Leaders gather for the eighth Summit of the Americas in 2018 in Lima, Peru
Stop resetting and start acting
As the United States returns to multilateral cooperation, it will inevitably fuel expectations. Perhaps the trick is not to fall back into the trap and sell this summit as another big start. It is already facing a threat — voiced by Mexican President Andrés Manuel López Obrador — of a top-level boycott if the summit will not invite the leaders of Cuba, Nicaragua and Venezuela.
But even if this delicate issue were solved before the meeting, expectations of a grand reset are unrealistic, when Washington's geostrategic priorities are currently with the Asia-Pacific region, China and eastern Europe.
In an increasingly unstable world, Latin America could become an example of good governance
The summit's real success would be to lay the foundations of a consistent and committed, long-term policy toward the continent. It should be respectful, realistic and above the various ideologies that have divided the hemisphere since the late 1990s. This fracture has proved to be the chief obstacle to the United States definitively shifting from restrictive to expansive policies toward the region, which was the goal of the first summit.

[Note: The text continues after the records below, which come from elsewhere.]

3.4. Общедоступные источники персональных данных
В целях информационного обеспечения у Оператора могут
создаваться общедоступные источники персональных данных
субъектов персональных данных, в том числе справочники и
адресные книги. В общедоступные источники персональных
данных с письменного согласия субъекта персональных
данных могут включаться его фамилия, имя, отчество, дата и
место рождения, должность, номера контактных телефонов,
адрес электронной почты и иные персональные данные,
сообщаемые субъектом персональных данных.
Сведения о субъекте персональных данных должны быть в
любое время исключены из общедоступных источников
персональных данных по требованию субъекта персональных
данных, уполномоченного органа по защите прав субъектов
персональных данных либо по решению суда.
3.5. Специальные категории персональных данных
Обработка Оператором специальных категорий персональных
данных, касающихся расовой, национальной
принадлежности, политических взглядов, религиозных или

Ironically, in an increasingly unpredictable and unstable world, Latin America could become an example of stability and good governance. It has all assets needed to increase its global weight, contribute to the world's food security, fight climate change and promote rights and liberties.
Laying the bases of future ties would thus be a sensible expectation, especially given the gist of the administration's foreign policy so far. As a first step, the ninth Summit of the Americas needs fewer declarations and more realistic problem-solving on the ground. Let us stop resetting, and start acting.
*Arroba was an international civil servant and is a vice-dean of the IE business school in Madrid.